Il virus SARS-Cov-2 ha contagiato decine di milioni di persone in tutto il mondo causando milioni di morti. Il 99% dei casi, tuttavia, è stato riportato come lieve e l’1% come serio o critico. Uno dei problemi nella gestione della pandemia in Italia è stata la rapida saturazione degli ospedali. Tuttavia, è emerso che non tutte le persone ospedalizzate ne avevano necessità. Molti pazienti necessitano di un monitoraggio limitato e se ricoverati possono affollare in modo ingiustificato gli ospedali. È necessario pertanto coinvolgere i medici di medicina generale per la stratificazione del rischio dei pazienti COVID-19 con parametri definiti per decidere se predisporre il ricovero; stabilire dei criteri di follow up domiciliare coordinando il medico di medicina generale e l’ospedale. Un percorso così definito permetterebbe di raggiungere una diagnosi precoce, facilitare l’isolamento, il tracciamento e il contenimento dei focolai, e trattare al domicilio i casi lievi. Le strutture e network telematici di supporto potrebbero inoltre rimanere attive anche alla fine della pandemia rinforzando tutta la “medicina del territorio”.

Biopsia liquida per la diagnosi precoce dei tumori in persone con mutazioni su BRCA

Obiettivo del progetto

Utilizzare la biopsia liquida per cercare marcatori tumorali diagnostici e prognostici in pazienti con tumori al seno e alle ovaie e portatrici di mutazioni nei geni BRCA.

Dove svilupperà il progetto

Università degli Studi dell’Insubria, Varese

Le persone portatrici di mutazioni nei geni BRCA hanno un rischio elevato di sviluppare tumori, soprattutto a seno e ovaie, e devono quindi seguire impegnativi protocolli di controlli e follow-up. Sono quindi necessari strumenti per una diagnosi della malattia tumorale ex novo, ma anche per una eventuale tempestiva diagnosi di ricaduta. La biopsia liquida è un esame in cui si cercano biomarcatori di una malattia tumorale in liquidi biologici, ottenuti con metodiche non invasive come un prelievo di sangue o urine. La rilevazione dei biomarcatori può indicare la presenza di malattia prima degli esami strumentali, contribuire a una migliore prognosi e a suggerire nuove linee di intervento terapeutico.
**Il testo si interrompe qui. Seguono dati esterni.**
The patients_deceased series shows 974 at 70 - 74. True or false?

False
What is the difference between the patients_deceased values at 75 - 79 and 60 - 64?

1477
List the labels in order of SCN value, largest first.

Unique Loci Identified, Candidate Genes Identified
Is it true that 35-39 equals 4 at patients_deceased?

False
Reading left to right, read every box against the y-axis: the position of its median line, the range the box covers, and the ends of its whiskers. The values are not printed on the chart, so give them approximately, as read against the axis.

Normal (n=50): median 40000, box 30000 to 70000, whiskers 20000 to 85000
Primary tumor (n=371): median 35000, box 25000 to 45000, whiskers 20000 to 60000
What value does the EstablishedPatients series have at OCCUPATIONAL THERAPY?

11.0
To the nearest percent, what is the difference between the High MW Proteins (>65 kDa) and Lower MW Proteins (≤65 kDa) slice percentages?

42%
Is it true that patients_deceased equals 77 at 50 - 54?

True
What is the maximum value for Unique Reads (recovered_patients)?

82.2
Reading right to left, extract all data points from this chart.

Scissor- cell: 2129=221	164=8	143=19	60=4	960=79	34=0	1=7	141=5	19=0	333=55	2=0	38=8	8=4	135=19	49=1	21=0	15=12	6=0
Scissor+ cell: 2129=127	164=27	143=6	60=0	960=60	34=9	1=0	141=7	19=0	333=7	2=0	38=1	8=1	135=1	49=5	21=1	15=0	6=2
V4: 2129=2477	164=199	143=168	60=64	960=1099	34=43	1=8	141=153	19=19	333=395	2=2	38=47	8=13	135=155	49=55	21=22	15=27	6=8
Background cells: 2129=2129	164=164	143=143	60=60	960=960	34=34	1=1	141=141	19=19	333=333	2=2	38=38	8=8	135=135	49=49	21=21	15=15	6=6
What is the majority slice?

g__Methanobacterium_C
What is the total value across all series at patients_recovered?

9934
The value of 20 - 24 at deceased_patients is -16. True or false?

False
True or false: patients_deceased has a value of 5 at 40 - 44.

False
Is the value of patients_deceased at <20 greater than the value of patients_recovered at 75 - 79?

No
I biomarcatori analizzati attraverso biopsia liquida vengono indagati ricercando piccole vescicole (chiamate esosomi), micro RNA e DNA rilasciati dalle cellule tumorali nel circolo sanguigno. Scopo del progetto è raccogliere campioni di sangue di pazienti portatrici di mutazioni su BRCA1 e BRCA2 durante le visite di follow-up, analizzare il DNA tumorale circolante e identificare marcatori o mutazioni aggiuntive che siano predittive di precoce insorgenza o ripresa di malattia.